> [Written task]: Which lines run from the line with "If a hosted" through the line with "nodes are ready." in the entries below? Print them exactly, both ends included, and nothing more.

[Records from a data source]
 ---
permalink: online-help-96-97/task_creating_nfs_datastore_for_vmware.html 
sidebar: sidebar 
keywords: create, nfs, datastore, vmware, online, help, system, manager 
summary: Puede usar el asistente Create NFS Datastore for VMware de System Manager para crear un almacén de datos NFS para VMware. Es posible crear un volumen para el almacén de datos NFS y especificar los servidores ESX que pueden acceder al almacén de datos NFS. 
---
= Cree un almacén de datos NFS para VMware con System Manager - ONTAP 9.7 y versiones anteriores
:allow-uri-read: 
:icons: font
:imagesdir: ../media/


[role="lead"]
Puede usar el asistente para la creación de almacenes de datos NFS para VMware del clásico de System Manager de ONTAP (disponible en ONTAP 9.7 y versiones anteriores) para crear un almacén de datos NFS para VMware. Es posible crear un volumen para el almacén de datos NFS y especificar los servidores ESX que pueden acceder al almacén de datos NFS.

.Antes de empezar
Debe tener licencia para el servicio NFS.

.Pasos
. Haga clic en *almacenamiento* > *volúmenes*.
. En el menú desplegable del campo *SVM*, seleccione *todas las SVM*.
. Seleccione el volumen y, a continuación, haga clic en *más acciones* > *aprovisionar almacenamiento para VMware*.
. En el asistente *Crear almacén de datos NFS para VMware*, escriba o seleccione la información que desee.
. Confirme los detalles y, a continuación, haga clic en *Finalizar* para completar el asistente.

...

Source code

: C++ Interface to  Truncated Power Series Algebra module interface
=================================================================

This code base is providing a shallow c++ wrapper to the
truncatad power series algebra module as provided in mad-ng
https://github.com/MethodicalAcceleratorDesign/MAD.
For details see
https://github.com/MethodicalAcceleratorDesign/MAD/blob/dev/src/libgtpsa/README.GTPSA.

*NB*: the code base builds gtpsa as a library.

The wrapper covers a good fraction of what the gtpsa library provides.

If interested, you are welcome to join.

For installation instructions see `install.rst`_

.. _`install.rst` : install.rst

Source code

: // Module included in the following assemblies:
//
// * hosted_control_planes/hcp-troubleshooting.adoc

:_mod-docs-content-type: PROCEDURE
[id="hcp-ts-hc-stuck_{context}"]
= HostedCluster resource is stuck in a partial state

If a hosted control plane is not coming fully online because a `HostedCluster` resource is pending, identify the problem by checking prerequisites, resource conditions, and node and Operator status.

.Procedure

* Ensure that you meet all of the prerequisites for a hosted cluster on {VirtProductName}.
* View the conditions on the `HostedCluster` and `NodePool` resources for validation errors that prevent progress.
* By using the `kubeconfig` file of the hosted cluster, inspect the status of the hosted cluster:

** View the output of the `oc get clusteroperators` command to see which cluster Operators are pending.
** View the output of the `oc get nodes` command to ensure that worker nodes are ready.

---

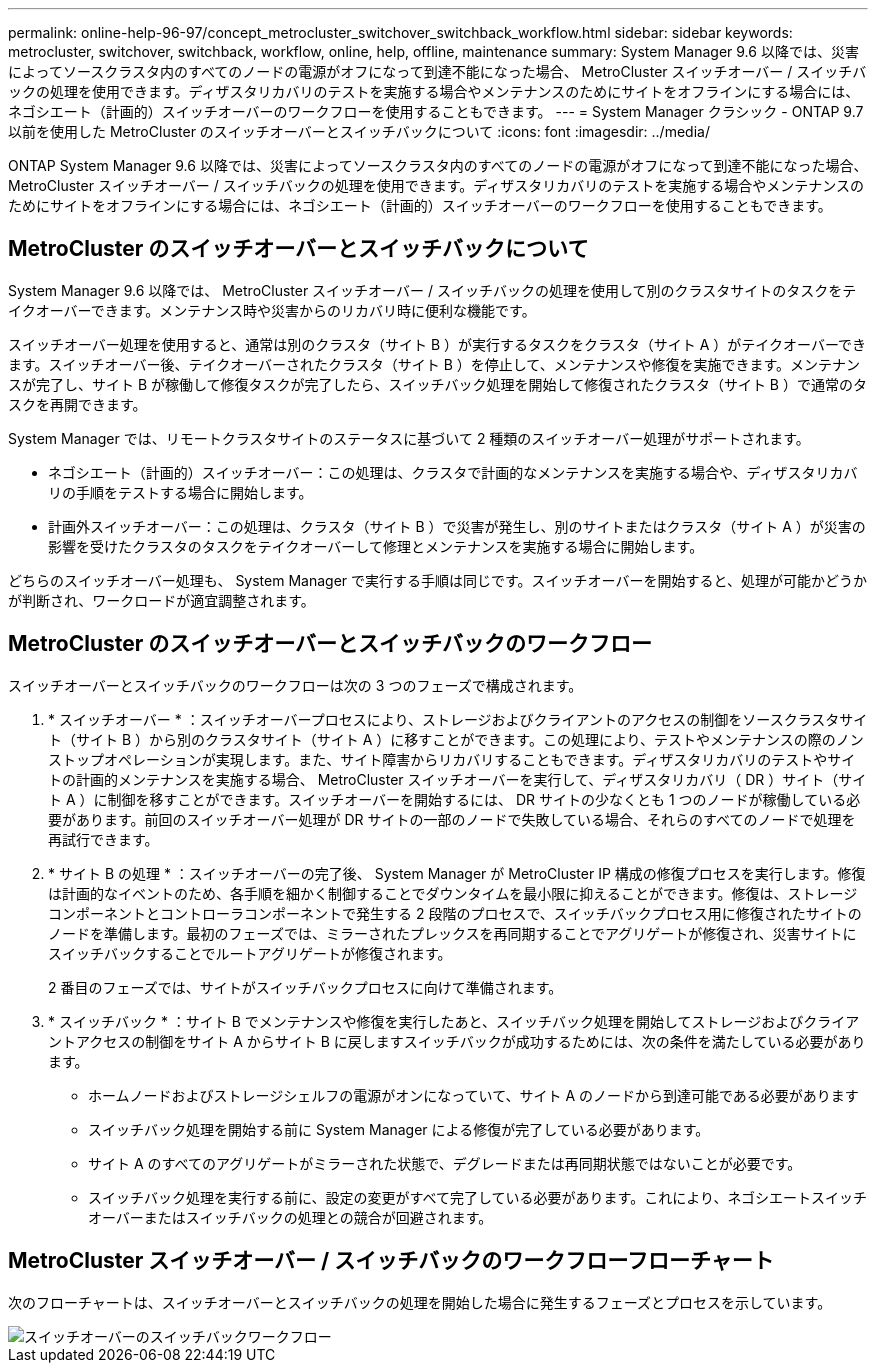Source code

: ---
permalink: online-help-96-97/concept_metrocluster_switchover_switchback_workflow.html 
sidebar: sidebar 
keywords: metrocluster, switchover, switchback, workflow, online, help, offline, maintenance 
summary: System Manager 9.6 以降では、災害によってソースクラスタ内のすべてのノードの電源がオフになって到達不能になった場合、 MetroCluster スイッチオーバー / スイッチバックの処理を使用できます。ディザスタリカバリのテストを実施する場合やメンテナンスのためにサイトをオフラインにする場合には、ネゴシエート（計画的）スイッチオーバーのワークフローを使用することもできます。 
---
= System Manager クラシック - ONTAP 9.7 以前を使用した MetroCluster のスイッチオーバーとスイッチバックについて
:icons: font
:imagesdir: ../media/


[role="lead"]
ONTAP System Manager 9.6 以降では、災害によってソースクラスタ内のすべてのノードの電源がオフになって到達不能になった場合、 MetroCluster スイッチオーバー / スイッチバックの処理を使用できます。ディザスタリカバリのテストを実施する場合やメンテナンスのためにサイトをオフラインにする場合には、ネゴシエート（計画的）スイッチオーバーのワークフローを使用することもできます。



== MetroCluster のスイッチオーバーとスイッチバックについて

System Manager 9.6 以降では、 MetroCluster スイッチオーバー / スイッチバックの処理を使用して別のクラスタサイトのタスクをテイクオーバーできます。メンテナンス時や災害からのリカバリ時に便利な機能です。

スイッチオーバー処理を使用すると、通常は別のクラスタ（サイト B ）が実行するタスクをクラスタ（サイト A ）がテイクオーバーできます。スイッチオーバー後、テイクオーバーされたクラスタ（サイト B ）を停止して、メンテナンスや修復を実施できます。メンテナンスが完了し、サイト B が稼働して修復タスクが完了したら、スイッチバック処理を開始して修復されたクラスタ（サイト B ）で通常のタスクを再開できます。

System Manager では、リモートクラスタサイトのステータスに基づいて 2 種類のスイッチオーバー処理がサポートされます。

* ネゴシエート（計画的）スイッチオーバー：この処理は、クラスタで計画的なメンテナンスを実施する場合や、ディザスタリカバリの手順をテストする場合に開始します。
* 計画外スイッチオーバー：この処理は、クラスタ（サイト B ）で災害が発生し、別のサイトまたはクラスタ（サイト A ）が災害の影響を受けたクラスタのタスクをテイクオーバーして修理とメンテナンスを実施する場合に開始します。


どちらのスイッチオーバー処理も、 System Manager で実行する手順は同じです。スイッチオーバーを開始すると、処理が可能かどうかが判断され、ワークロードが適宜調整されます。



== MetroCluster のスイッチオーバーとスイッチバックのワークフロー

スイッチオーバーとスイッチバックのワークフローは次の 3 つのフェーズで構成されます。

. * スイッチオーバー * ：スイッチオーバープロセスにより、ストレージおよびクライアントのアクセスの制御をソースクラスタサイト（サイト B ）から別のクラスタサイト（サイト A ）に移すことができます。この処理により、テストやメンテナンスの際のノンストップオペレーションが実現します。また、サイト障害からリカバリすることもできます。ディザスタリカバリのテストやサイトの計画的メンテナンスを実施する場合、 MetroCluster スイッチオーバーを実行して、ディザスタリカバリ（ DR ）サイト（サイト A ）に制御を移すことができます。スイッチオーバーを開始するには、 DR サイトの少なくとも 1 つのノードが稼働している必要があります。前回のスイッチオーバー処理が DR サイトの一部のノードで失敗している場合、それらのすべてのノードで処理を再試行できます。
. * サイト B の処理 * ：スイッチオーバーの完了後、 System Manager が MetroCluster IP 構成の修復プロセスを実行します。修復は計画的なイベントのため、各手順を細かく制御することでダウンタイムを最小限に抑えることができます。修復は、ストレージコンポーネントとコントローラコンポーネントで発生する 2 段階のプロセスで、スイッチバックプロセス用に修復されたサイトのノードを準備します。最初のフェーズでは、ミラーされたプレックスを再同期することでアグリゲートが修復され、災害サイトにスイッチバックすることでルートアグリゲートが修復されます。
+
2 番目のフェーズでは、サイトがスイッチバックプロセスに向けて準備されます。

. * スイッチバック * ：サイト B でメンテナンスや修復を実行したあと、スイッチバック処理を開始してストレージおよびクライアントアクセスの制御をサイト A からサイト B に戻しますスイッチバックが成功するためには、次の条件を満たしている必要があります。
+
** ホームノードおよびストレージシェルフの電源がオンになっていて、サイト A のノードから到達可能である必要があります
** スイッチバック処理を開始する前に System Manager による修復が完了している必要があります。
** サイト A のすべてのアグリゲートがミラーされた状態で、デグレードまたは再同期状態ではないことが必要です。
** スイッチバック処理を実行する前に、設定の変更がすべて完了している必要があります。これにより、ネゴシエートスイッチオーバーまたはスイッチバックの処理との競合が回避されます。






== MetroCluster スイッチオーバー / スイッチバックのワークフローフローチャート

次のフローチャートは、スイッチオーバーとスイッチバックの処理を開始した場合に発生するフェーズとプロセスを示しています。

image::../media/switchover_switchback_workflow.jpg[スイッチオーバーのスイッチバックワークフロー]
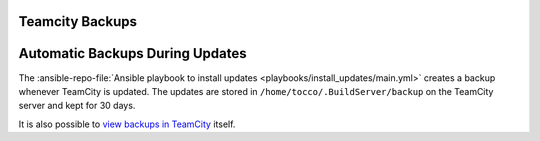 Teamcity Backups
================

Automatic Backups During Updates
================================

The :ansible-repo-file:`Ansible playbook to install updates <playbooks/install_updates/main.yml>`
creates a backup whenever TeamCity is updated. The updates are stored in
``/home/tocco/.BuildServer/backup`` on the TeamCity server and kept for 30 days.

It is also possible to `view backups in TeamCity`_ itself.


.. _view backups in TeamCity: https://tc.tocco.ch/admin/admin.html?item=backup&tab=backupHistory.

> [Final answer]:
If a hosted control plane is not coming fully online because a `HostedCluster` resource is pending, identify the problem by checking prerequisites, resource conditions, and node and Operator status.

.Procedure

* Ensure that you meet all of the prerequisites for a hosted cluster on {VirtProductName}.
* View the conditions on the `HostedCluster` and `NodePool` resources for validation errors that prevent progress.
* By using the `kubeconfig` file of the hosted cluster, inspect the status of the hosted cluster:

** View the output of the `oc get clusteroperators` command to see which cluster Operators are pending.
** View the output of the `oc get nodes` command to ensure that worker nodes are ready.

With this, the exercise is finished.